The article’s slant is transparent enough – but the article
goes further than the mislabeling a trade alliance as free trade. It reaches
the fib stage when it lightly touches ground on data.
“The new agreement — known as the Comprehensive and
Progressive Agreement for Trans-Pacific Partnership — drops tariffs drastically
and establishes sweeping new trade rules in markets that represent about a
seventh of the world’s economy. It opens more markets to free trade in
agricultural products and digital services around the region. While American
beef faces 38.5 percent tariffs in Japan, for example, beef from Australia, New
Zealand and Canada will not.”
Doing a little research on Google, I find that the tariff
for beef from Australia was not dropped because of TPP – it was dropped in 2015,due to another traditional trade treaty between Australia and Japan.
But still, one might say, that 38.5 percent tariff on American
beef must be a killer! Of course, that tariff – which goes up to 50 percent for
refrigerated beef – is high. And yet, in the year since it was slapped onAmerican beef, guess what? American beef sales to Japan have increased 20%.

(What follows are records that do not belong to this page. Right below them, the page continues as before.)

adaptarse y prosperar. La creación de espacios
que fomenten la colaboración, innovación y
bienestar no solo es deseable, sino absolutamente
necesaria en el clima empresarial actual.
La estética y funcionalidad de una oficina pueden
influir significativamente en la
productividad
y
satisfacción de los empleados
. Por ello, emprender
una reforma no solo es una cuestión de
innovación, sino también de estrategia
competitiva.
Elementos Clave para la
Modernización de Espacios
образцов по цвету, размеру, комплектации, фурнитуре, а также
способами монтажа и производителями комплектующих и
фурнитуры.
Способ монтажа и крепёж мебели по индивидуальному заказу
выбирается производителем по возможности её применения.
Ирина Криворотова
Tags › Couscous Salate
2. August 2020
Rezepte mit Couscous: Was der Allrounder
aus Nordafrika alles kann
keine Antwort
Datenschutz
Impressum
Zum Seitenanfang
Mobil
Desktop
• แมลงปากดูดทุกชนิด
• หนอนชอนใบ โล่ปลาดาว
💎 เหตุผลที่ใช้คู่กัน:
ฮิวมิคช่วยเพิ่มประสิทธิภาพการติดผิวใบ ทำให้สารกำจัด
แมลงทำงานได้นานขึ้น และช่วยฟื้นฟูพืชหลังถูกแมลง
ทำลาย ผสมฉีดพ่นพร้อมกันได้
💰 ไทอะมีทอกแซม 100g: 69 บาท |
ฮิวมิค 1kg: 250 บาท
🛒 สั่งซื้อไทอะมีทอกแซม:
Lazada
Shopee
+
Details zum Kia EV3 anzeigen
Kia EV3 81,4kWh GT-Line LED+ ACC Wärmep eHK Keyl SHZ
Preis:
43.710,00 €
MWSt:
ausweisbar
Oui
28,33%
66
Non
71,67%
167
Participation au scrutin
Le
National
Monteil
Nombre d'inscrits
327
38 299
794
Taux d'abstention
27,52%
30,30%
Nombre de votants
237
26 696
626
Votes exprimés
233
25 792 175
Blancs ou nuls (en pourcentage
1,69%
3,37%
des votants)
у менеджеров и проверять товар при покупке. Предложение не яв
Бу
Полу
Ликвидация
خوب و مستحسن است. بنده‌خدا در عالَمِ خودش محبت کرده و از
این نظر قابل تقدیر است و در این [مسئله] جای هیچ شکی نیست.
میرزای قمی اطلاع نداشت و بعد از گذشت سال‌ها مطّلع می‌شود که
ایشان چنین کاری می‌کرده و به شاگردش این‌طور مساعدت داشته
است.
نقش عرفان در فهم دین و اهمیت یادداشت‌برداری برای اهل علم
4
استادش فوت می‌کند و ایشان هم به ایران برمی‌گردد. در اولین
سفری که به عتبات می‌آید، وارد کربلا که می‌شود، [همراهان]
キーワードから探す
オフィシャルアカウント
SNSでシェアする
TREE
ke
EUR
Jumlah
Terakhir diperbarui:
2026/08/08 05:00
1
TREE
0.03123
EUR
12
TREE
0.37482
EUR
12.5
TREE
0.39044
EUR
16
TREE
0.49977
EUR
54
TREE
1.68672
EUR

I do wonder if the “sweeping trade rules” include the
godawful inclusion of “takings law” – a favorite of rightwing economists – that
was included in the original TPP. Takings law simply says that if a country or
a part of a country passes regulations that cut into a company’s earnings,
well, that is a taking, and the government then owes the corporation. How sweet
it is. In order to be totally fair about it, though, the TPP set up another
court system, staffed by corporation picks who would be totally, totally fair,
and called the Investor state dispute settlement court. Notice, there is no,
say, environmental multicorporation dispute settlement court on the horizon –
after all, global climate change is inevitable and good for you! But if the government
interferes with an asbestos company’s godgiven right to mine that stuff
regardless of the tender condition of the lungs of the miners – why, they
better pay up!
The TPP, as the article does not say, was opposed by both
Trump and Clinton. Clinton was right to oppose it. I’ve read Clintonites say
that really, she was lying, just like her husband lied about Nafta, and once
she got into office she would have stabbed her voters in the back by
flipflopping. I’ve criticized Clinton, but I really don’t think she is as bad
as her supporters make her out to be.